During the Great Recession of 2007-2009, the Federal Reserve employed a policy known as quantitative easing. Essentially, the Fed purchased large quantities of government securities and mortgage bonds in order to reduce interest rates and improve credit markets by increasing the money supply. Although an unconventional monetary policy, it aims to boost the economy and promote lending and liquidity by flooding it with capital. Now that the Federal Reserve is beginning to reverse quantitative easing, this could largely disturb financial markets. However, officials of the Fed have reassured Wall Street that the reversal will be gradual enough to prevent market impact.

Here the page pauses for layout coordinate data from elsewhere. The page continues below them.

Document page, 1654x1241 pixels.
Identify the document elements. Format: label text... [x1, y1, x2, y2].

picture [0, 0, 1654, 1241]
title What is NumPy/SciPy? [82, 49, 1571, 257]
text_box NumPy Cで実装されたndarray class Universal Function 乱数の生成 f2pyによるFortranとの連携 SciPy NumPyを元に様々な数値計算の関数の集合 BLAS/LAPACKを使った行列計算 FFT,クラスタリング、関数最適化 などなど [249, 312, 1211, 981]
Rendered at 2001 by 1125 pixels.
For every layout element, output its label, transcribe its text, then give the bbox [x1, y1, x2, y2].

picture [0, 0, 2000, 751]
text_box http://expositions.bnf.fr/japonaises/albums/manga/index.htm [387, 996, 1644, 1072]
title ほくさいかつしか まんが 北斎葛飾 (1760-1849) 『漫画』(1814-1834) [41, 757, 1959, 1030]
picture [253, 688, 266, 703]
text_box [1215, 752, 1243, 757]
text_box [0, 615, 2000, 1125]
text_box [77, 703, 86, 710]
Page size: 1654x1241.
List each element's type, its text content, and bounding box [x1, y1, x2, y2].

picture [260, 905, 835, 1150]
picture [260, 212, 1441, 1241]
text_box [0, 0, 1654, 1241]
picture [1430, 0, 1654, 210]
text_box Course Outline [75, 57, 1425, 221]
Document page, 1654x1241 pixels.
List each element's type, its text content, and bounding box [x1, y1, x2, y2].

The Fed plans to accomplish gradual reversal of quantitative easing by stopping reinvestment of all the money into the central bank's portfolio when assets mature. As a result of this, the Fed's $4.5 trillion balance-sheet will slowly begin to shrink. The plan is to begin with a $10 billion roll-off this upcoming October and increase it quarterly until it reaches $50 billion a month by October 2018. Philadelphia Fed President Patrick Harker commented that the goal is for the policy to be the "equivalent of watching paint dry." However, Scott Anderson, chief economist at Bank of the West, has a different opinion on the effects of this reversal. He believes that the Fed is being too optimistic regarding the impact that this reversal might have on the U.S. economy. Anderson also believes that simultaneously reducing the balance sheet and hiking the fed fund rate could potentially be too much tightening too soon which could result in drastic effects.
Most commentators view a large balance-sheet (which is representative of quantitative easing policies) as a huge economic stimulus. That is why on September 20th, Janet Yellen, chair of the Federal Reserve, announced that the balance-sheet should shrink because the stimulus it provided to the economy is not needed anymore. Fed policymakers are currently projecting that the central bank will raise interest rates 3 more times in 2018 and in 2019.
Reversal of quantitative easing thus brings uncertainty about the path of interest-rates. Inflation currently continues to fall short of the Fed's target which may indicate that the labor market is not as firm as the percentages suggest. Scott Anderson has said that "bond market inflation expectations remain well below historical norms, and the two- to 10-year Treasury spread has narrowed since the beginning of the year," which could be a sign that the Fed is pushing too hard to normalize monetary conditions and that inflation is at risk. Such effects could prompt the Fed to reconsider its policies and delay its reversal of quantitative easing.